● Passage:

· · · · ·

It seems that Daylight Saving Time (DST) is one of those things that people either love or hate. While I enjoy being able to do more in the evening because we have an "extra hour" of daylight, I remember living in Michigan and having daughters who protested at having to go to bed while it was still light outside. We couldn't convince them that it was night. Monday of this week, I had two very different, personal reactions to DST. When my alarm went off at my usual 5:30 rising time, it still felt as if I were getting up at 4:30, and kinda like I had been hit by a truck. But then it was nice to be able to take a walk in the evening while it was still light out, which is something I haven't been able to do in a while. I decided to look into the history of DST, of which I post a synopsis below.

· · · · ·

[Recorded data]
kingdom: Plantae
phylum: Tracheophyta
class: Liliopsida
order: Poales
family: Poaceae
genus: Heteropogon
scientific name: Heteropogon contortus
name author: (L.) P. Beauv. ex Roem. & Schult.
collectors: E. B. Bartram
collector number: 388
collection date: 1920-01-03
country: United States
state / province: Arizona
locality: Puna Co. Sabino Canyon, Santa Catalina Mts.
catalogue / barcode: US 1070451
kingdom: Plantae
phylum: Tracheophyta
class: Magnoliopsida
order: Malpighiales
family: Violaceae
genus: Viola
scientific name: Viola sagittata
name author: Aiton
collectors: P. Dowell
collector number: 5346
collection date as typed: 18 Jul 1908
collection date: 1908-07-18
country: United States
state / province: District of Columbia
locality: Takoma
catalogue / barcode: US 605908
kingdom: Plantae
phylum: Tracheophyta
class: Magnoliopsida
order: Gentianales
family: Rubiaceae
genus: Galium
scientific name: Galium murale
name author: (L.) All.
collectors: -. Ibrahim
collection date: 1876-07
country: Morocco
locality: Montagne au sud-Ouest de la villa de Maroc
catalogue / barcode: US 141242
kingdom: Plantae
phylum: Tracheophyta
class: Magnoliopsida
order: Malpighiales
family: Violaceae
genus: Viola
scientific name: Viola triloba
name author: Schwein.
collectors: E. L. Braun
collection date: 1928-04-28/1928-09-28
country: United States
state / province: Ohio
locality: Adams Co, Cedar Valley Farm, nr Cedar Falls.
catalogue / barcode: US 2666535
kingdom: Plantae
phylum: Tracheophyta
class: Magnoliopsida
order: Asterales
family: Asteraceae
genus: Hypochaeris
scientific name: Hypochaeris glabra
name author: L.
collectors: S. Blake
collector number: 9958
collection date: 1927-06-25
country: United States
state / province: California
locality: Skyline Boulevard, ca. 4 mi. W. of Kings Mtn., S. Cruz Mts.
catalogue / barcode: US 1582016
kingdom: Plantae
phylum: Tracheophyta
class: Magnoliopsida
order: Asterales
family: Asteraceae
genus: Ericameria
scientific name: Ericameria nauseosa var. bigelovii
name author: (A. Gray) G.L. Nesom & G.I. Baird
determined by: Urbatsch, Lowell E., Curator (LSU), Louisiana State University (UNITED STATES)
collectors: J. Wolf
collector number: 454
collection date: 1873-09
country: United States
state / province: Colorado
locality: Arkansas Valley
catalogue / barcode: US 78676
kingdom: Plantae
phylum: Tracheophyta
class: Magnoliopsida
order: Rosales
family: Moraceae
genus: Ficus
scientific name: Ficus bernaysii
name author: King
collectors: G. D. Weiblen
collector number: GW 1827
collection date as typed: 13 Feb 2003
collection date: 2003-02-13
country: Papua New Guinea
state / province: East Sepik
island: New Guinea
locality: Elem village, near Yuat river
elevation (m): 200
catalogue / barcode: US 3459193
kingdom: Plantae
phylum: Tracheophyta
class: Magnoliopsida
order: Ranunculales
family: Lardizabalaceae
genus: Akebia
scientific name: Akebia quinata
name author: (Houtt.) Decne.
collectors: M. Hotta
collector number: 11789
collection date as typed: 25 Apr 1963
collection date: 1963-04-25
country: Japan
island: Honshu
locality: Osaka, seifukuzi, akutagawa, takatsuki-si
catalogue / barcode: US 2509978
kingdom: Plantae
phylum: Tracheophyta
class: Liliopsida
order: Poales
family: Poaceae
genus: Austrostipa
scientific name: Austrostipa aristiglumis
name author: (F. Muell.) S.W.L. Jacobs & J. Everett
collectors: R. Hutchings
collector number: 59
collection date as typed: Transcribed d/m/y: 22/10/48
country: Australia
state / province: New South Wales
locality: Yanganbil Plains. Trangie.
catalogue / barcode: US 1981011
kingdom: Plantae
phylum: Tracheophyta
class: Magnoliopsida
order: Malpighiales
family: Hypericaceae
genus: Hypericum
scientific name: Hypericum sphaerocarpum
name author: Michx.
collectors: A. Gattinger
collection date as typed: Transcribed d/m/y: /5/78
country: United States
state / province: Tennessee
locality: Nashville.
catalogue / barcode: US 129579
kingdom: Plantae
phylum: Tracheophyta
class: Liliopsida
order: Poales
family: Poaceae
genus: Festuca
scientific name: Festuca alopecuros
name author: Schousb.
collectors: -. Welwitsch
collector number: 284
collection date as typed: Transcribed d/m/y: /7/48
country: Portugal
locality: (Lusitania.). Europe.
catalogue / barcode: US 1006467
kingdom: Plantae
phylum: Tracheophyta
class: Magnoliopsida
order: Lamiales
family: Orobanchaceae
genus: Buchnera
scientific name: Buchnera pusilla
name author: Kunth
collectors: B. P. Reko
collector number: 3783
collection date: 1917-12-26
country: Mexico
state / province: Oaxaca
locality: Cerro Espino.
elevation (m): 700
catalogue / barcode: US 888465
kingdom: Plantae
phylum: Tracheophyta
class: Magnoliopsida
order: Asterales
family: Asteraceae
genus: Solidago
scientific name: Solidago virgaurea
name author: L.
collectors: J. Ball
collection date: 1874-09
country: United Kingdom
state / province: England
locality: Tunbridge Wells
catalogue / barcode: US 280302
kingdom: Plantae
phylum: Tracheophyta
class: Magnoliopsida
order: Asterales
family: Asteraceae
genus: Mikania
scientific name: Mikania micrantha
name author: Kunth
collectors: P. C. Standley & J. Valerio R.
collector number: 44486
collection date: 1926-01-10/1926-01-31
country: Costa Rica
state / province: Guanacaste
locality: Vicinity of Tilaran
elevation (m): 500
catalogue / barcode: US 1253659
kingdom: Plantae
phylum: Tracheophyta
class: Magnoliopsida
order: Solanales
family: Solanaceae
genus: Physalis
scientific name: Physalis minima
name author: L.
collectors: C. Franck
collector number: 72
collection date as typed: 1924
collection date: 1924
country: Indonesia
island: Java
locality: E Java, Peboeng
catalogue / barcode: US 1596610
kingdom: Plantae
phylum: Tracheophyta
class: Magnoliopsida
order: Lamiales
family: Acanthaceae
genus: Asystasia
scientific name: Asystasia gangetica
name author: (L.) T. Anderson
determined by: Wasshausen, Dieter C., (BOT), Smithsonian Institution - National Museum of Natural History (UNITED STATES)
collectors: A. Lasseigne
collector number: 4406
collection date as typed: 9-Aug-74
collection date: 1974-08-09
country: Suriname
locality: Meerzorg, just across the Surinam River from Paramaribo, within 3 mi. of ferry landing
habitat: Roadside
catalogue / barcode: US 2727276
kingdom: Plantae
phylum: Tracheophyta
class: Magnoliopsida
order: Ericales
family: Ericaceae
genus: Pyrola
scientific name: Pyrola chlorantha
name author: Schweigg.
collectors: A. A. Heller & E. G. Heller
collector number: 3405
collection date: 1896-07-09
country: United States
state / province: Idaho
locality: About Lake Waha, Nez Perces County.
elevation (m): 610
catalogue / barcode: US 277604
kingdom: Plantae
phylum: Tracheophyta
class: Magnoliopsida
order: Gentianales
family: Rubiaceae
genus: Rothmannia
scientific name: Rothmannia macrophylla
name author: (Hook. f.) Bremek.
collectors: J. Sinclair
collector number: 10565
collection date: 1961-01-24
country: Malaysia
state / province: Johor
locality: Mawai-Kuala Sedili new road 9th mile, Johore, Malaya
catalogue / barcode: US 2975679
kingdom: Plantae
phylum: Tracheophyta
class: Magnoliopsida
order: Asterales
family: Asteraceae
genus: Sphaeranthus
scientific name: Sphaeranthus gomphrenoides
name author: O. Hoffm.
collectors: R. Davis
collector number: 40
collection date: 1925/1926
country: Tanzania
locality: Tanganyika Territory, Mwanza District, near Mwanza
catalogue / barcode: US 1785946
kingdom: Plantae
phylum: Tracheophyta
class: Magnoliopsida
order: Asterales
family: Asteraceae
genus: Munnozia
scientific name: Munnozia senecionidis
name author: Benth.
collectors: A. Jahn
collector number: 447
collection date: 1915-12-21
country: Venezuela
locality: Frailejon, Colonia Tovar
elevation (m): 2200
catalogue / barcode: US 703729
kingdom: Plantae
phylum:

· · · · ·

● Problems and tasks:
- 1) In the Daylight Saving Time passage, swap "Michigan" for "Ohio" and give the part again, starting with "It seems that" and going on through "a synopsis below.".
- 2) List every proper name in the passage on Daylight Saving Time, treating an abbreviation and its full form as one name.

● Solutions to the exercise:
- 1)
It seems that Daylight Saving Time (DST) is one of those things that people either love or hate. While I enjoy being able to do more in the evening because we have an "extra hour" of daylight, I remember living in Ohio and having daughters who protested at having to go to bed while it was still light outside. We couldn't convince them that it was night. Monday of this week, I had two very different, personal reactions to DST. When my alarm went off at my usual 5:30 rising time, it still felt as if I were getting up at 4:30, and kinda like I had been hit by a truck. But then it was nice to be able to take a walk in the evening while it was still light out, which is something I haven't been able to do in a while. I decided to look into the history of DST, of which I post a synopsis below.

- 2)
Daylight Saving Time (DST)
Michigan
Monday